Le Caire à corps perdu : Retour, oubli et identité


Dans Le Caire à corps perdu, Khaled Osman nous entraîne dans une traversée où le retour au pays natal devient une expérience à la fois intime et politique. J’ai lu ce roman comme le récit d’un exilé qui, après de longues années en Europe, revient au Caire pour se confronter à lui-même. Mais ce retour n’est pas seulement géographique : il se révèle être une odyssée intérieure, saturée de souvenirs, d’odeurs, de visions et de silences. Osman construit un récit où se mêlent sensualité du détail, introspection existentielle et regard critique sur l’histoire récente de l’Égypte.
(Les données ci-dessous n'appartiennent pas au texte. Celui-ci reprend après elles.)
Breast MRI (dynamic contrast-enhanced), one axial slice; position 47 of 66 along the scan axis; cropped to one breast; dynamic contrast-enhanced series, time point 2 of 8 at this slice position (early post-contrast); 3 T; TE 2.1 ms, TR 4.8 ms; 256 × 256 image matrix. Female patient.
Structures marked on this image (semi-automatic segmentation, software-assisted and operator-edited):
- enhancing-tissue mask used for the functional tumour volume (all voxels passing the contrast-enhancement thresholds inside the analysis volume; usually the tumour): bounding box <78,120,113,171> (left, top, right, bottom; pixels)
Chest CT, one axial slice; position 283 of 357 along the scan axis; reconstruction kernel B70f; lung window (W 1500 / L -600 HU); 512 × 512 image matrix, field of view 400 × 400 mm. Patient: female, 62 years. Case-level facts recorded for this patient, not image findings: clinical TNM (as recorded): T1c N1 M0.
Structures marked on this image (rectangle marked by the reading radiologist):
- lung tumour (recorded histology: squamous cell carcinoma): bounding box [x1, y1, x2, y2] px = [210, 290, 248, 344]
    Le roman s’ouvre sur une scène apparemment banale : le narrateur, qui avait pris l’habitude de réciter par cœur ses poèmes préférés, découvre soudain une lacune. Les vers qu’il croyait indestructibles dans sa mémoire se sont effacés, comme irradiés par une lumière trop vive. Ce trou de mémoire, plus qu’un simple incident, devient le symbole d’une faille identitaire. En perdant le fil des mots, il entrevoit que sa propre continuité s’effrite. Osman suggère ainsi que l’exil, l’effort permanent d’adaptation à deux langues et deux cultures, a laissé un prix caché : l’usure intérieure, les compromis invisibles qui se révèlent brutalement au moment du retour.

    Le récit oscille souvent entre veille et songe. À peine revenu au Caire, le protagoniste est frappé d’un malaise qui brouille sa perception : il croit émerger d’un gouffre sans fin, noyé dans une lumière irréelle, avant de s’éveiller dans une chambre inconnue. Cette ambivalence narrative traduit sa désorientation : est-il revenu pour de vrai, ou reste-t-il prisonnier d’un rêve de retour ? Osman installe le lecteur dans cette incertitude, comme pour mieux faire sentir l’état d’un homme partagé entre deux mondes.
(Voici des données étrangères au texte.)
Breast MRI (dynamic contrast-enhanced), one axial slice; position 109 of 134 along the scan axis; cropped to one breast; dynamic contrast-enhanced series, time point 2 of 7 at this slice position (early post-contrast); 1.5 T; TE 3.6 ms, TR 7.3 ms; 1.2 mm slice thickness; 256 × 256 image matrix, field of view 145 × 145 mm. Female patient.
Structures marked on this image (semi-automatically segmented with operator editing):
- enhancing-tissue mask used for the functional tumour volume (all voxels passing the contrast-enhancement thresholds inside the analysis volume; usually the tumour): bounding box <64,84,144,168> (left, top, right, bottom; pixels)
    L’épisode du passage à la douane illustre avec force la confrontation avec l’État. Les files d’attente, l’arbitraire des policiers, la peur que tout bascule d’un instant à l’autre – tout cela fonctionne comme une allégorie de la répression. Le capitaine Mounir, figure cynique de l’appareil sécuritaire, incarne cette idéologie selon laquelle le peuple ne comprend que la force et où toute idée de démocratie est considérée comme dangereuse. Le narrateur découvre aussi une presse critique, impensable autrefois, mais qui semble plus servir de soupape contrôlée que d’espace réellement libre. La scène a la valeur d’une parabole: au moment même où il tente de renouer avec son pays, il se trouve placé sous suspicion.

    En quittant l’aéroport, il est saisi par le visage transformé du Caire. La route autrefois bordée de sable est désormais saturée de gratte-ciel, de mosquées futuristes, d’hôtels luxueux. Mais sous cette modernité clinquante, la ville reste chaotique, bruyante, poussiéreuse – et d’une vitalité indomptable. Le chauffeur de taxi compare sa fascination à une visite à Disneyland, image ironique qui souligne combien le voyageur est devenu étranger à sa propre ville. Pourtant, derrière la nostalgie des thés partagés sur la corniche, la réalité s’impose : le rythme effréné de la capitale le submerge jusqu'à provoquer en lui un effondrement physique.

    La quête intime se double alors d’une méditation sur la mémoire collective. Quand il retourne dans son ancien quartier, il découvre les immeubles murés, les rues éventrées par les autoroutes. Devant une maison de famille condamnée, il lâche une phrase lourde de sens : ce n’est pas seulement lui qui oublie – c’est “tout un pays qui efface sa mémoire”. Dans cette constatation se condense l’analyse la plus fine d’Osman : l’Égypte moderne court en avant en sacrifiant ses traces, et l’exilé revenu ne peut que constater que son propre passé est englouti dans ce processus.

    Le Caire à corps perdu est ainsi un texte profondément polyphonique : à la fois chronique intime, fresque urbaine et réflexion politique. L’oubli des vers, le trouble entre rêve et réalité, la violence douce de la bureaucratie, la métamorphose du paysage urbain et l’effondrement du corps du protagoniste – tout cela se tisse en une méditation sur l’exil et la mémoire. Osman rappelle qu’on ne revient jamais vraiment : la ville a changé, et celui qui revient n’est plus le même. Ce roman invite à penser le retour non pas comme une réparation, mais comme une confrontation, parfois douloureuse, entre ce que nous étions et ce que le monde est devenu.

Le Caire à corps perdu, Khaled Osman, éditions Les Défricheurs, [octobre] 2024, [19€].